Good fences make lonely neighbours

Uncultivated land used to be seen as something to be shared, to be traversed by all. Now nature has become indistinguishable from property

April 22, 2018 12:15 am | Updated 12:26 am IST

Dhaka, Bangladesh - February 19, 2014: Unidentified young Bangladeshi women walk by the rice field in misty morning in Dhaka, Bangladesh.

Dhaka, Bangladesh - February 19, 2014: Unidentified young Bangladeshi women walk by the rice field in misty morning in Dhaka, Bangladesh.

When I was a child, every summer my parents would leave me for two months with my aunt who lived on a large property in northern Kerala. Their hopes for my stay were simple: I would acquire some Malayalam; learn the ways of our people; and learn to enjoy, if not love, Kerala. For me, those two months were an opening through which I entered only to emerge into a world of freedom. Far removed from the archipelagos of flats, tenements, and housing colonies of urban northern India in which I spent 10 months of the year, the constants of my imagination were now teak, jackfruit, peepul, asoka, banana, neem, acacia, and mango. Often in the afternoons, when they were done with their daily chores, my cousins and I would wander across the fields and uncultivated land to play cricket, swim in the temple ponds, and chase dragonflies. It was hard to say on whose lands we walked. There were no formal fences, although the discerning eye may have noticed landmarks — a rock, a bramble, or a tree — demarcating ownership. Every so often my cousins would caution against entering this or that field, for it was protected by a particular minor deity of the woods whose malefic prowess were unknown to me, a city dweller. For most part, people freely criss-crossed each other’s lands and courtyards, waded through streams, and walked past other people’s plantations and estates.
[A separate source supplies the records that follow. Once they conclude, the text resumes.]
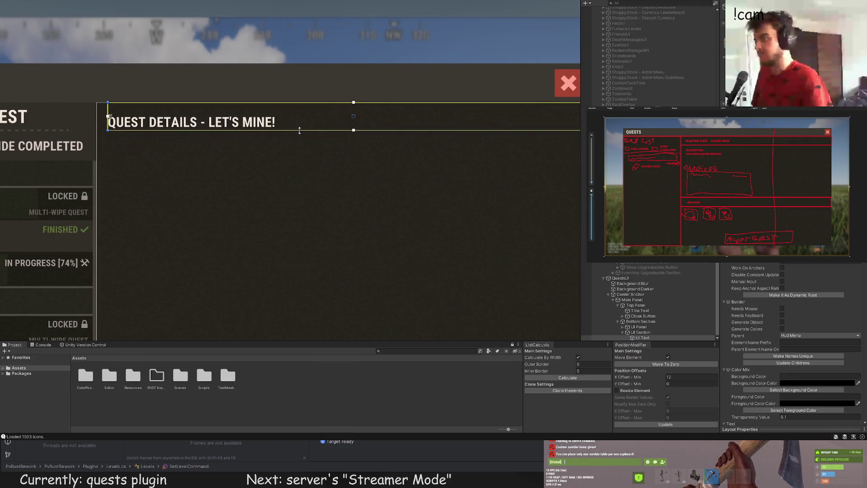
pyautogui.scroll(-10, 788, 306)
pyautogui.scroll(-3, 788, 306)
# Set the title font size to 20 and frame the whole Quests Menu
pyautogui.doubleClick(788, 332)
pyautogui.write('20')
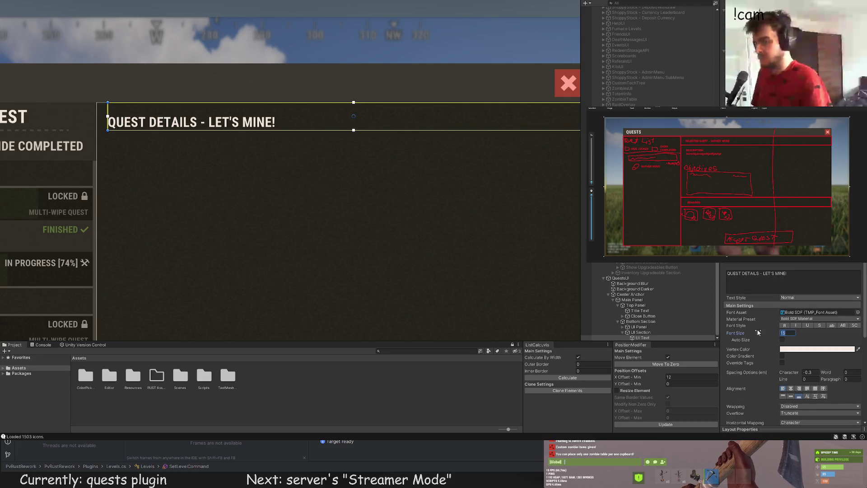
pyautogui.moveTo(263, 159); pyautogui.dragTo(225, 154)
In my head, I began to associate Kerala as a place without fences and boundaries, a place where ease of movement was the default setting. Years later, when I read the great 19th century American naturalist John Muir’s book titled A Thousand-Mile Walk to the Gulf , wherein he recounts his travels on foot from Louisville in Kentucky to the Gulf Coast of Florida, what struck me vividly was how freely he travelled. He doesn’t mention running into property owners who denied him the right of passage, or seeing signs that declared ‘no trespassing’. This is not to suggest, as the scholar Eric Freyfogle has argued, that 19th century Americans had no concept of private property but rather that they viewed open uncultivated lands as something to be shared, to be traversed and used by all.

Dividing land

Last year, when I visited my aunt, now well into her old age, I saw that the areas nearby where I had wandered freely as a child were now filled with fences and walls. Tracts of lands that were once publicly accessible were now partitioned and rendered beyond a wayfarer’s reach. To walk through them meant seeking the permission of the owner. Cattle now no longer grazed freely but were often sequestered.
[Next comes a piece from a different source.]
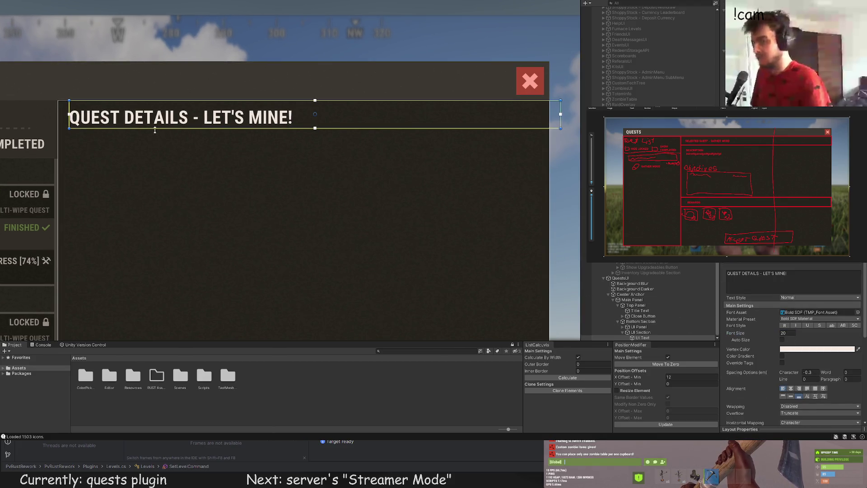
pyautogui.scroll(-6, 157, 188)
pyautogui.scroll(5, 227, 168)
Signs in Malayalam and English threatened passers-by, like overzealous drunks, that ‘trespassers will be prosecuted to the fullest extent of the law’. Even in everyday language, I noticed a shift. Instead of referencing lands by an old markers — the land where the tamarind tree blooms or the grounds where the toddy tapper was bitten by a snake — the lands were now explicitly tagged with the name of their owners. Nature had become indistinguishable from property. Not just had an older way of description and remembering been lost, it had become inconceivable to think and talk about the woods and uncultivated land without thinking of it as property to be bought and sold. Disconcerted by this subtle shift in temperament and language, I ran into lines by the sage of Walden Pond, H.D. Thoreau, who wrote 150 years ago about the consequences of a culture that begins to think of nature as private property: “The day will come when [land] will be partitioned off… in which a few will take a narrow and exclusive pleasure only — when fences shall be multiplied, and man-traps and other engines invented to confine men.”

Protecting public usage

Faced with this zeal of private property owners to exclude others from their lands, a few European countries like Sweden began to formalise laws to protect public usage through concepts they called allemansrätten (the everyman’s right). The U.K. passed in 2000 the Countryside and Rights of Way Act that overnight granted the English and Welsh freedom to walk and wander through 3.4 million acres of privately held lands. What these efforts tried to do is address the perennial problems of the tragedy of commons (‘ poromboke ’, as the uncultivated public lands are derogatorily referred to in Tamil and Malayalam) by allowing for these lands to retain their legal status as private property while still enabling non-commercial usage for everybody (“don’t disturb, don’t destroy”, as the Swedes summarise their ethos underscoring their laws).

On my part, as I saw the open grounds of my childhood partitioned and hidden away behind walls and boundaries, I couldn’t help but feel a wistfulness, a regret. It was not necessarily nostalgia for the days of childhood that would never return, but a minor form of melancholy upon realising that a place that I had mistakenly believed to be filled with the promise of movement and the beauties of untrammelled freedom could come to an end in less than a generation’s time.

The earth may outlast us, but our worlds can fade away before our lives end.